The Beggar
- Author: Naguib Mahfouz
- Original title: الشحاذ
- Language: Arabic
- Genre: Novella
- Publisher: Anchor Books (eng. trans.)
- Publication date: 1965
- Publication place: Egypt
- Media type: Print (Paperback)
- ISBN: 0-385-49835-7 (eng. trans.)
- OCLC: 44132962
- Dewey Decimal: 892.7/36 21
- LC Class: PJ7846.A46 A2 2000

= The Beggar (novella) =

1965 novella by Nagieb Mahfoez

The Beggar is a 1965 novella by Naguib Mahfouz about the failure to find meaning in existence. It is set in post-revolutionary Cairo during the time of Gamal Abdel Nasser.

==Plot summary==

The book opens with the main character Omar going to visit a doctor, who was one of his friends from his youth, because he has become sick of life. The doctor tells him that there is nothing physically wrong with him, and tells him that he won’t be ill if he goes on a diet and takes regular exercise. Both the diet and a vacation make no difference to him though.

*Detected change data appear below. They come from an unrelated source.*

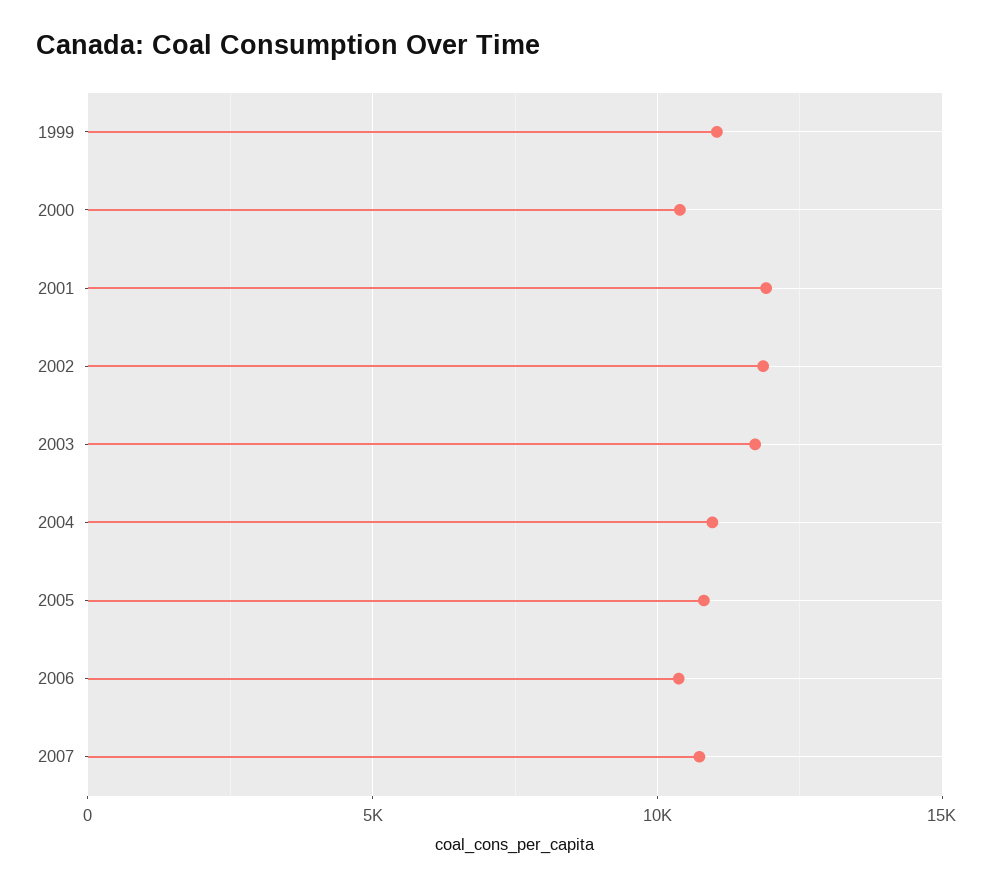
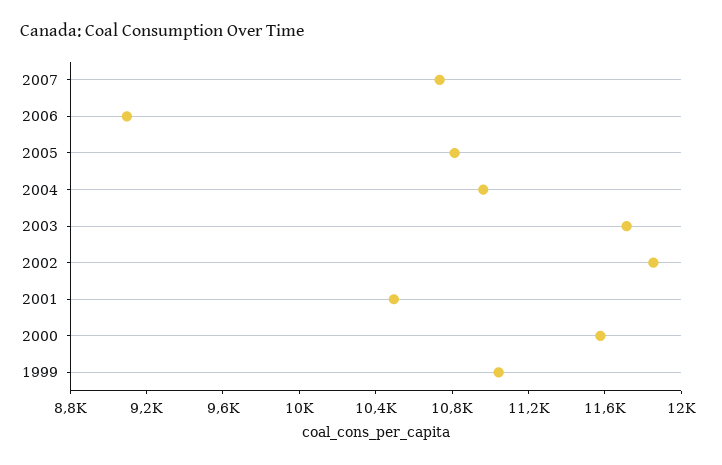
  {
    "1999": 11000,
-   "2000": 10500,
+   "2000": 11600,
-   "2001": 12000,
+   "2001": 10500,
    "2002": 11900,
    "2003": 11700,
    "2004": 11000,
    "2005": 10800,
-   "2006": 10500,
+   "2006": 9100,
    "2007": 10700
  }

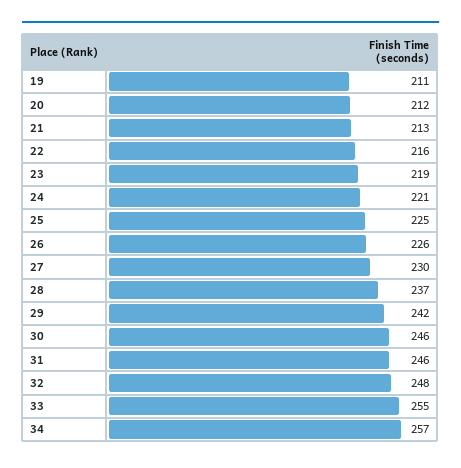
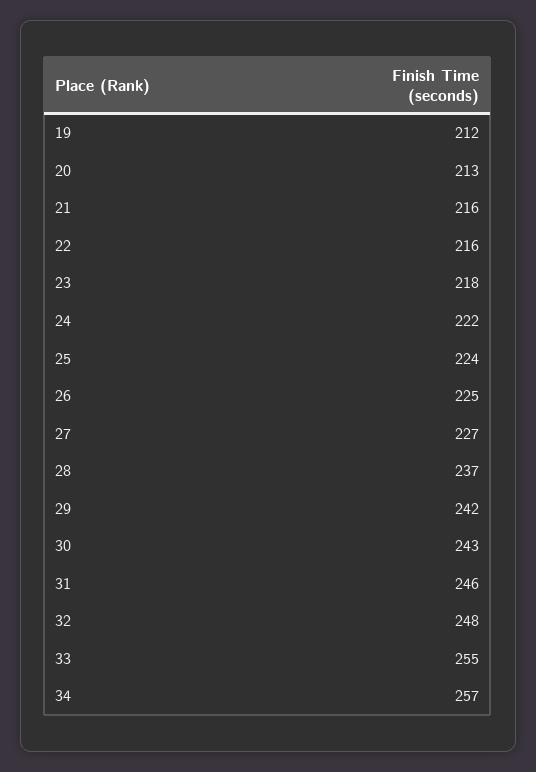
  {
-   "19": 211,
+   "19": 212,
-   "20": 212,
+   "20": 213,
-   "21": 213,
+   "21": 216,
    "22": 216,
-   "23": 219,
+   "23": 218,
-   "24": 221,
+   "24": 222,
-   "25": 225,
+   "25": 224,
-   "26": 226,
+   "26": 225,
-   "27": 230,
+   "27": 227,
    "28": 237,
    "29": 242,
-   "30": 246,
+   "30": 243,
    "31": 246,
    "32": 248,
    "33": 255,
    "34": 257
  }

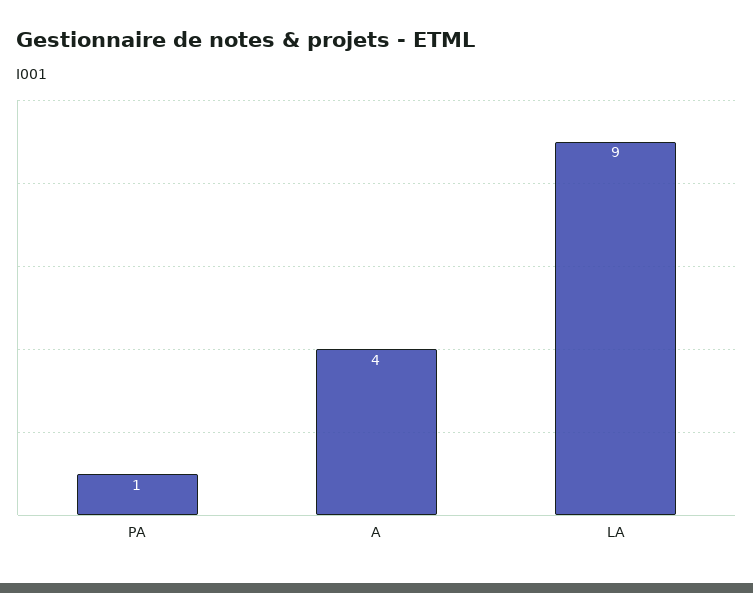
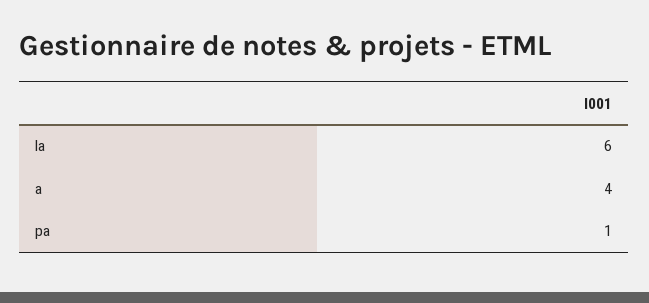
  {
    "PA": 1,
    "A": 4,
-   "LA": 9
+   "LA": 6
  }

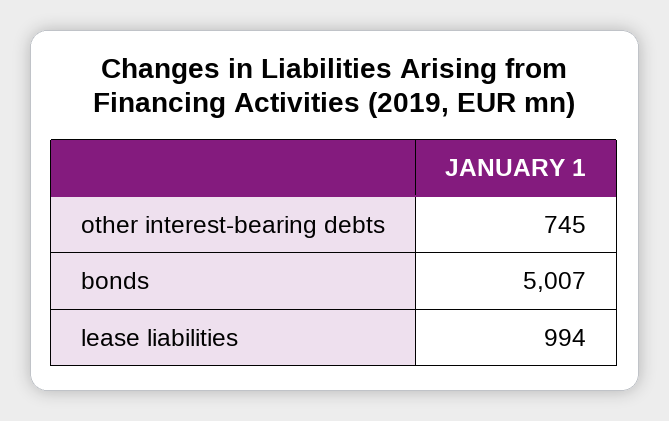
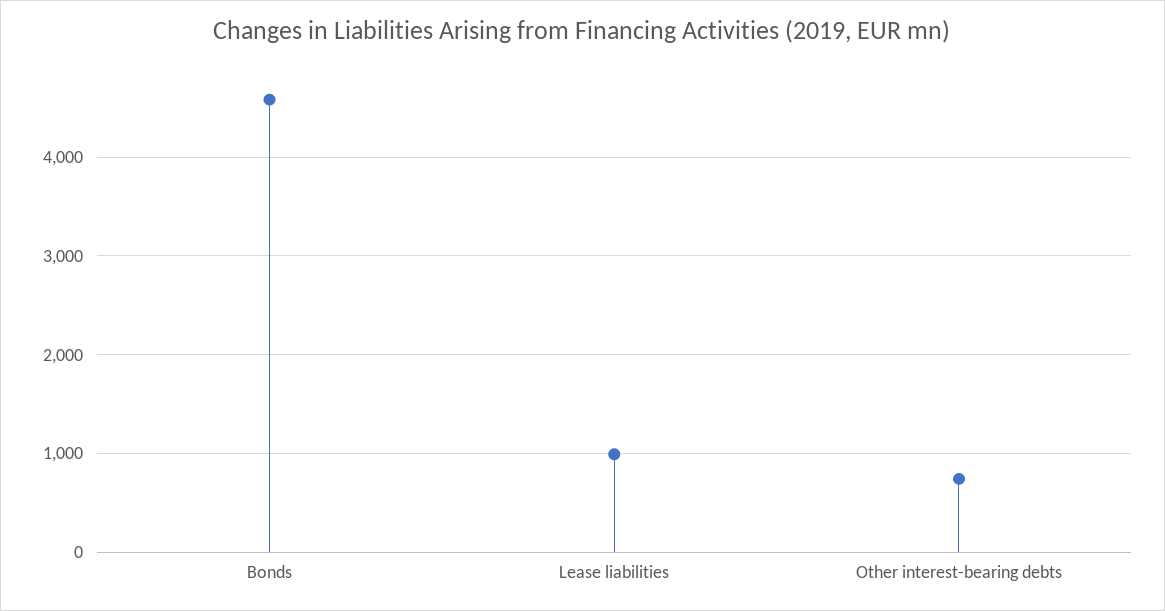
  {
    "other interest-bearing debts": 745,
-   "bonds": 5007,
+   "bonds": 4600,
    "lease liabilities": 994
  }

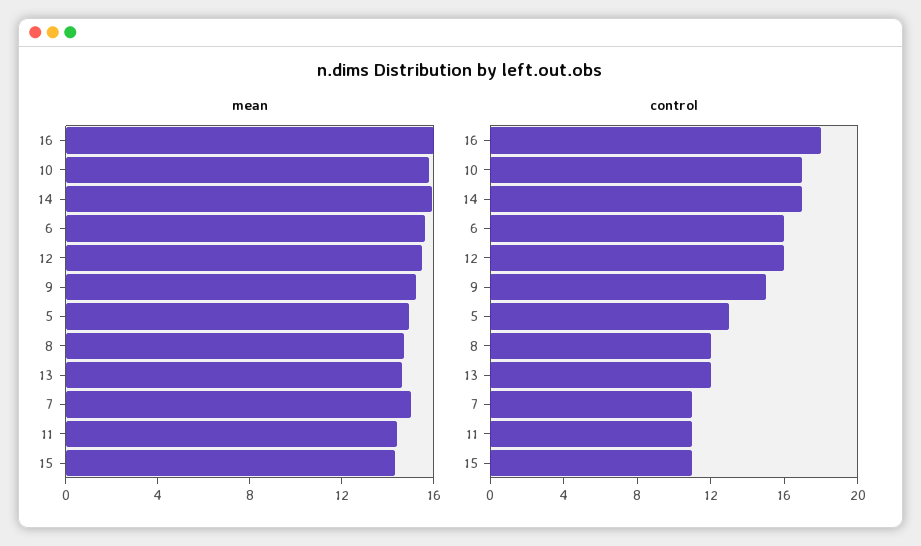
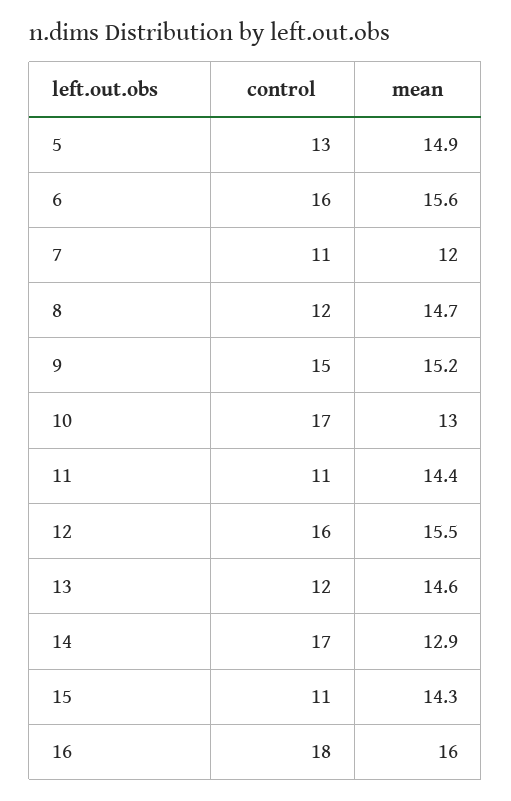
  {
    "mean": {
      "16": 16,
-     "10": 16,
+     "10": 13,
-     "14": 16,
+     "14": 12.9,
      "6": 15.6,
      "12": 15.5,
      "9": 15.2,
      "5": 14.9,
      "8": 14.7,
      "13": 14.6,
-     "7": 15,
+     "7": 12,
      "11": 14.4,
      "15": 14.3
    },
    "control": {
      "16": 18,
      "10": 17,
      "14": 17,
      "6": 16,
      "12": 16,
      "9": 15,
      "5": 13,
      "8": 12,
      "13": 12,
      "7": 11,
      "11": 11,
      "15": 11
    }
  }

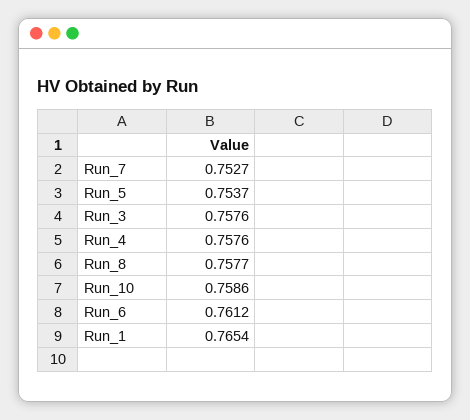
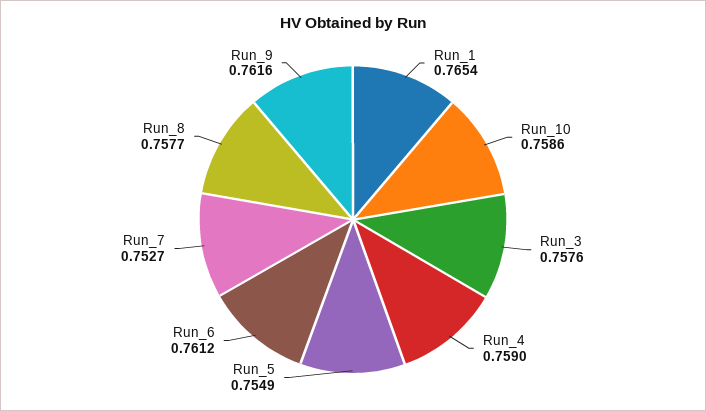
  {
    "Run_7": 0.7527,
-   "Run_5": 0.7537,
+   "Run_5": 0.7549,
    "Run_3": 0.7576,
-   "Run_4": 0.7576,
+   "Run_4": 0.759,
    "Run_8": 0.7577,
    "Run_10": 0.7586,
    "Run_6": 0.7612,
-   "Run_1": 0.7654
+   "Run_1": 0.7654,
+   "Run_9": 0.7616
  }

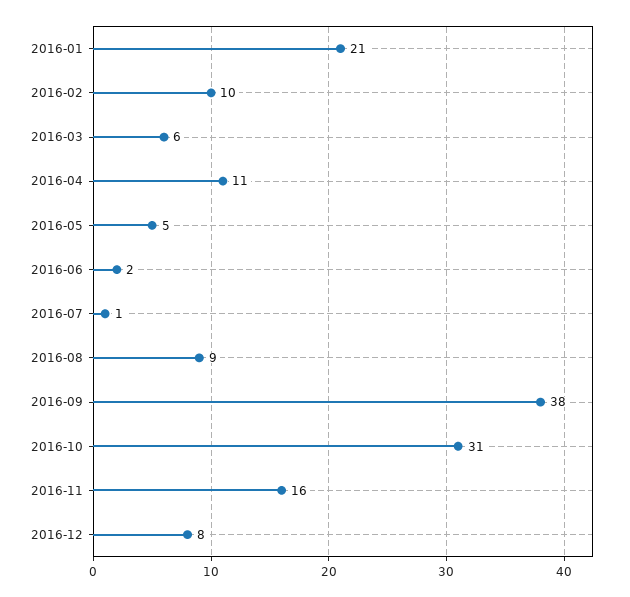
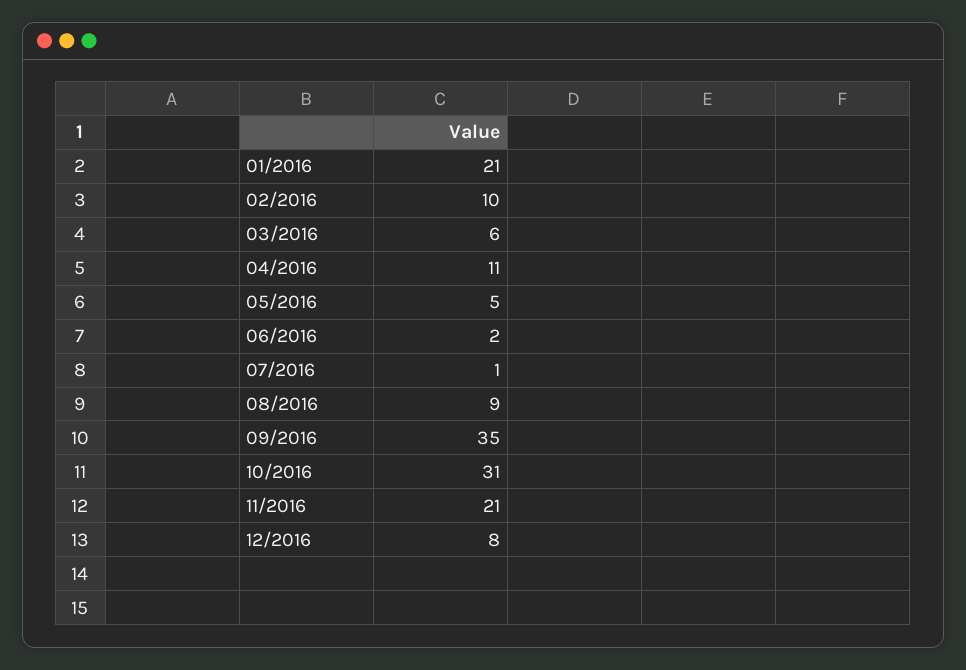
  {
    "2016-01": 21,
    "2016-02": 10,
    "2016-03": 6,
    "2016-04": 11,
    "2016-05": 5,
    "2016-06": 2,
    "2016-07": 1,
    "2016-08": 9,
-   "2016-09": 38,
+   "2016-09": 35,
    "2016-10": 31,
-   "2016-11": 16,
+   "2016-11": 21,
    "2016-12": 8
  }

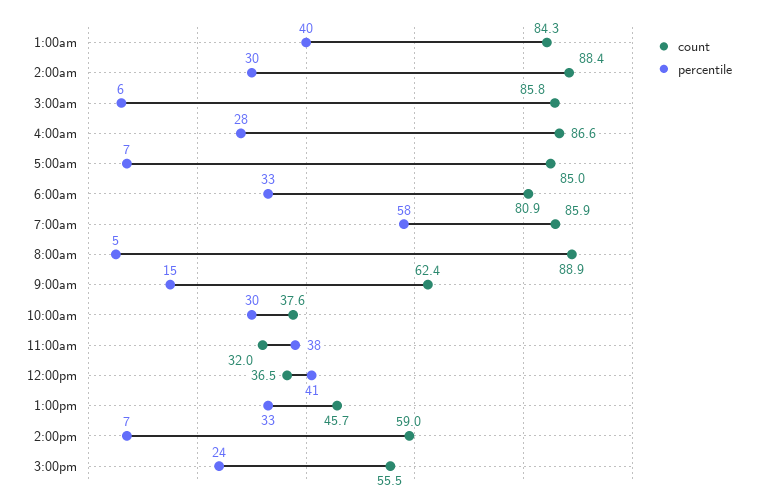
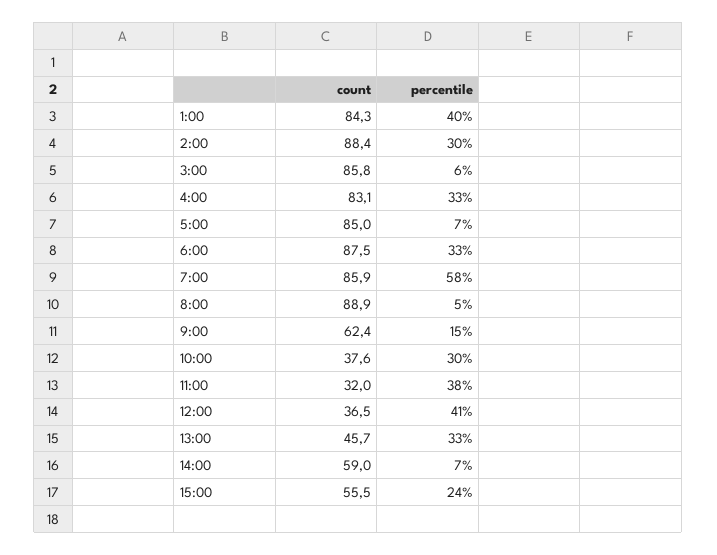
  {
    "count": {
      "1:00am": 84.3,
      "2:00am": 88.4,
      "3:00am": 85.8,
-     "4:00am": 86.6,
+     "4:00am": 83.1,
      "5:00am": 85,
-     "6:00am": 80.9,
+     "6:00am": 87.5,
      "7:00am": 85.9,
      "8:00am": 88.9,
      "9:00am": 62.4,
      "10:00am": 37.6,
      "11:00am": 32,
      "12:00pm": 36.5,
      "1:00pm": 45.7,
      "2:00pm": 59,
      "3:00pm": 55.5
    },
    "percentile": {
      "1:00am": 40,
      "2:00am": 30,
      "3:00am": 6,
-     "4:00am": 28,
+     "4:00am": 33,
      "5:00am": 7,
      "6:00am": 33,
      "7:00am": 58,
      "8:00am": 5,
      "9:00am": 15,
      "10:00am": 30,
      "11:00am": 38,
      "12:00pm": 41,
      "1:00pm": 33,
      "2:00pm": 7,
      "3:00pm": 24
    }
  }

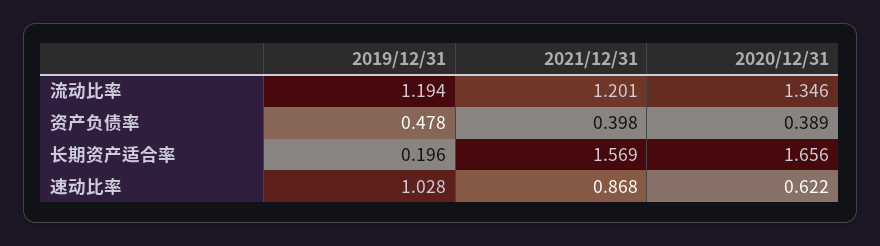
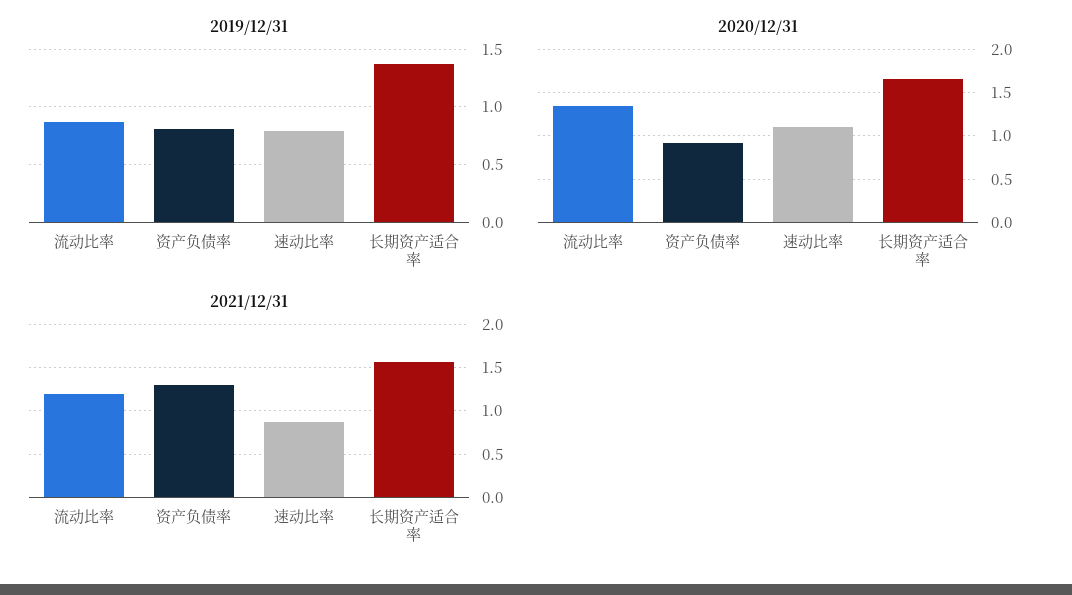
  {
    "2019/12/31": {
-     "流动比率": 1.194,
+     "流动比率": 0.9,
-     "资产负债率": 0.478,
+     "资产负债率": 0.8,
-     "长期资产适合率": 0.196,
+     "长期资产适合率": 1.4,
-     "速动比率": 1.028
+     "速动比率": 0.8
    },
    "2021/12/31": {
      "流动比率": 1.201,
-     "资产负债率": 0.398,
+     "资产负债率": 1.3,
      "长期资产适合率": 1.569,
      "速动比率": 0.868
    },
    "2020/12/31": {
      "流动比率": 1.346,
-     "资产负债率": 0.389,
+     "资产负债率": 0.9,
      "长期资产适合率": 1.656,
-     "速动比率": 0.622
+     "速动比率": 1.1
    }
  }

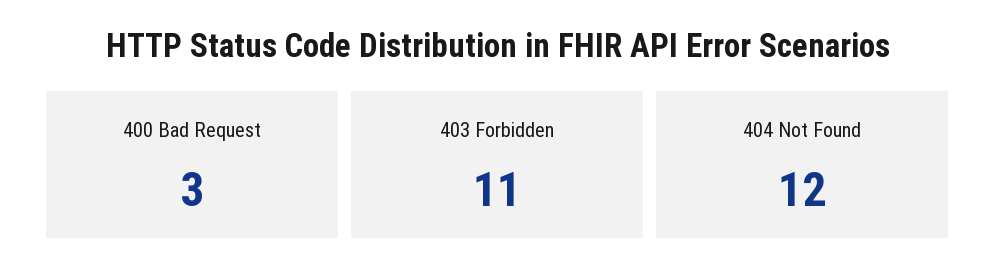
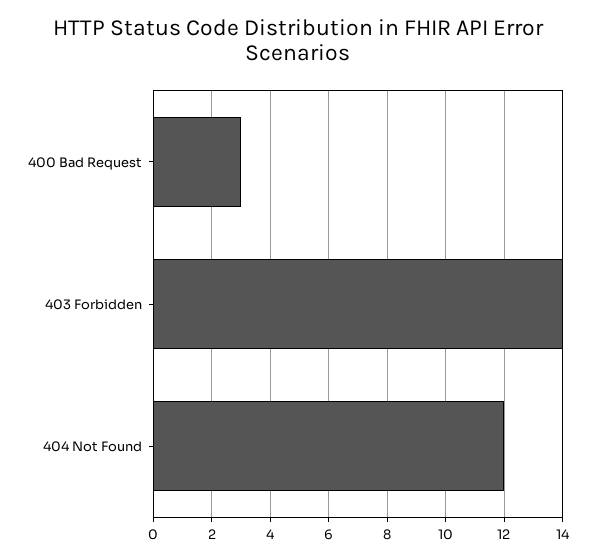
  {
    "400 Bad Request": 3,
-   "403 Forbidden": 11,
+   "403 Forbidden": 14,
    "404 Not Found": 12
  }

In his youth Omar was a poet and a socialist. He gave up both in order to become a lawyer, and now that he has reached the age of forty-five he can no longer find meaning in his life and he has effectively given up working. He met his wife Zeinab in his youth. She was a Christian called Kamelia Fouad and she converted to Islam, and lost her family in order to marry him. He promised that he would never desert her. She took up the role of supporting him and has proved to be the backbone of their middle-class existence together. As his malady grows he becomes more distant from her.

He tries to escape his condition through love. He first meets a foreign singer called Margaret. When she unexpectedly leaves Egypt, he gets together with an oriental dancer called Warda. He falls in love with her, and she with him and they set up home together. Initially Omar’s illness seems to pass in the excitement of love. Zeinab, who is pregnant, is first suspicious and then is told of his new lover. Omar moves out to be with Warda, who quits her job to be with him. This love however fails to lift him out of his illness for long, and he makes contact with Margaret again when he sees her back at her club. He then goes through a succession of women, including prostitutes, trying to pull himself out of his sickness, but it is all to no avail.

One dawn he is out near the pyramids and he feels a momentary joy, which connects him to all life. He feels light and at peace, but he soon feels the illness again. Although he tries to win this feeling again he is never able to.

He returns home but feels suffocated there. One day Othman Khalil turns up in his office. Othman had been his socialist comrade in his youth who had been caught by the police, but hadn’t given out his connections with Omar, despite having been tortured. He has only just been released from prison. Othman is disconcerted to find Omar as a sceptic, as he has hung onto all of his socialist orthodoxies.

As writing poetry has also failed to cure him, in an attempt to regain the peace he felt by the pyramids, Omar goes off to live by himself in the countryside. He slips into delirium but still the calm he desires escapes him. After a year and a half Othman, who has got involved in politics again, turns up at the house escaping from the police, but Omar thinks he is an illusion. Omar is shot and wounded as the police catch Othman. Omar feels he is returning to the world as he is brought back to Cairo.